De Hoge Raad heeft in zijn beslissing van 22 april 2022 (ECLI:NL:HR:2022:633) prejudiciële vragen beantwoord over de toepassing van het woningwaarderingsstelsel in gevallen waarin de WOZ-waarde van de woning niet bekend is of geen goed beeld geeft van de waarde van de woning. De Hoge Raad overweegt dat de wetgever niet de bedoeling heeft gehad om in die gevallen de minimum WOZ-waarde te hanteren. Het is immers ook niet wenselijk om in dit soort gevallen te rekenen met de minimum WOZ-waarde.
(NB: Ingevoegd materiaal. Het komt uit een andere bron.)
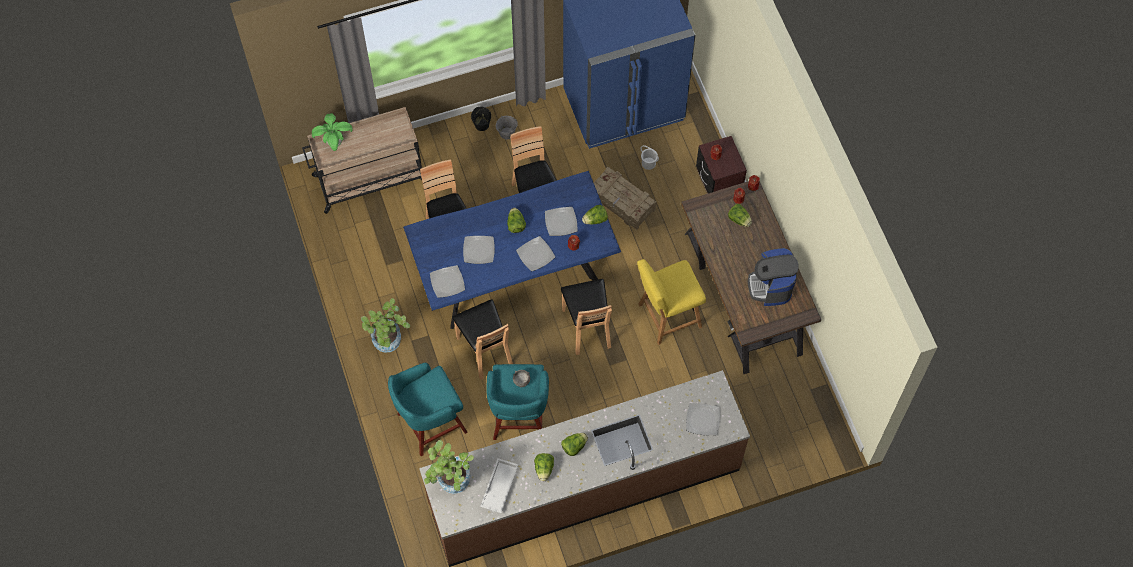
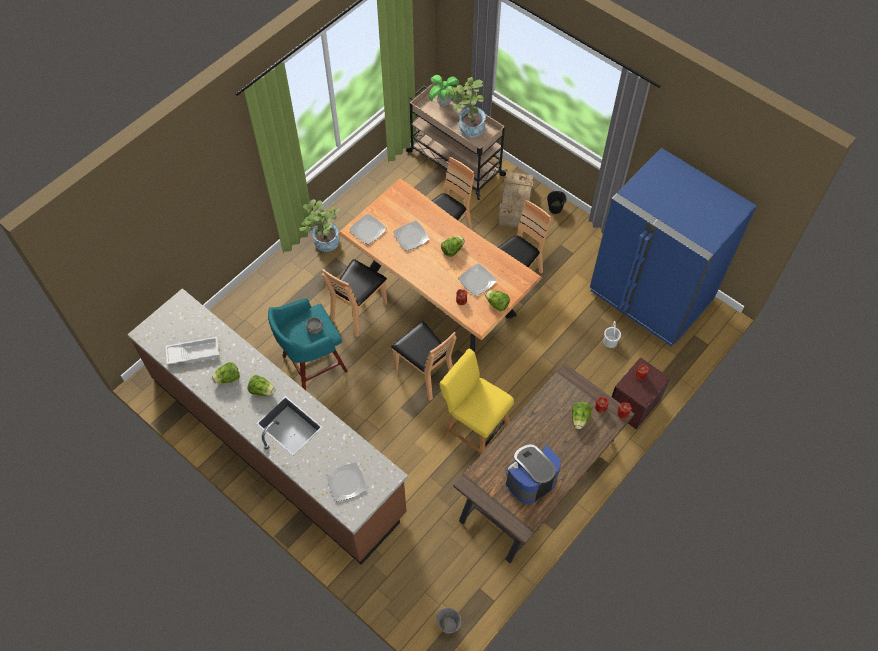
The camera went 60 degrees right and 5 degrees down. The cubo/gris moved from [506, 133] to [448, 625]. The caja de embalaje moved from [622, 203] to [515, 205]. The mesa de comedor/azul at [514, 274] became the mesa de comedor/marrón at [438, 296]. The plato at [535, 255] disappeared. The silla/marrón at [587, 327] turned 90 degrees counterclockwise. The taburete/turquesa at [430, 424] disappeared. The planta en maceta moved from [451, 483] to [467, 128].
De kantonrechter moet in die gevallen op een andere wijze de relevante waarde van de woning vaststellen (zie rechtsoverweging 3.3.4).
5.7.
Zoals de Hoge Raad in zijn beslissing aangeeft dient de WOZ-waarde op objectieve en transparante wijze door de kantonrechter te worden vastgesteld. Voor deze vaststelling kan aansluiting worden gezocht bij een eventueel later beschikbaar gekomen WOZbeschikking waarbij de hierin opgenomen WOZ-waarde vervolgens zo nodig door de kantonrechter gecorrigeerd kan worden met de waardeontwikkeling tussen de waarde peildatum die bij toetsing van de huurprijs in acht genomen moet worden en de waarde peildatum van de latere WOZ-beschikking.
5.8.
In dit geval is er een latere WOZbeschikking (WOZbeschikking 2021) door [eiseres] in het geding gebracht. De WOZwaarde is in deze beschikking vastgesteld op € 170.000,00 met als peildatum 1 januari 2020. Deze WOZwaarde moet voor de berekening van de aanvangshuurprijs worden gecorrigeerd naar peildatum 1 januari 2019. Door deze WOZwaarde te corrigeren houdt de kantonrechter rekening met de waardeontwikkeling die tussen peildatum 1 januari 2019 en peildatum 1 januari 2020 heeft plaatsgevonden, zodat vervolgens op basis daarvan de (redelijke) aanvangshuurprijs berekend kan worden.
5.9.
Nu beide partijen zich niet hebben uitgelaten over de vraag met welk percentage (terug)gerekend zou moeten worden wordt [eiseres] in de gelegenheid gesteld dit alsnog te doen, waarna [gedaagde] hierop mag reageren. De kantonrechter verwijst de zaak hiervoor naar de rolzitting van de kantonrechter van
1 september 2022 te 14.45 uuralwaar [eiseres] zich schriftelijk dient uit te laten; de schriftelijke reactie van [eiseres] dient in tweevoud ingestuurd te worden en uiterlijk de dag vóór genoemde rolzitting om 12.00 uur ter griffie ontvangen te zijn. [eiseres] kan het processtuk ook zelf of door tussenkomst van een gemachtigde indienen op genoemde rolzitting.
5.10.
Iedere verdere beslissing wordt in afwachting hiervan aangehouden.

6..De beslissing

De kantonrechter:
6.1.
stelt [eiseres] in de gelegenheid zich uit te laten over de vraag met welk percentage de WOZ-waarde met peildatum 1 januari 2020 moet worden gecorrigeerd voor de WOZ-waarde op peildatum 1 januari 2019;
6.2.
de kantonrechter verwijst de zaak daartoe naar de rolzitting van de kantonrechter van
1 september 2022 te 14.45 uuralwaar [eiseres] zich schriftelijk dient uit te laten;
6.3.
iedere verdere beslissing wordt aangehouden.
Dit vonnis is gewezen door mr. M.C. van der Kolk en in het openbaar uitgesproken.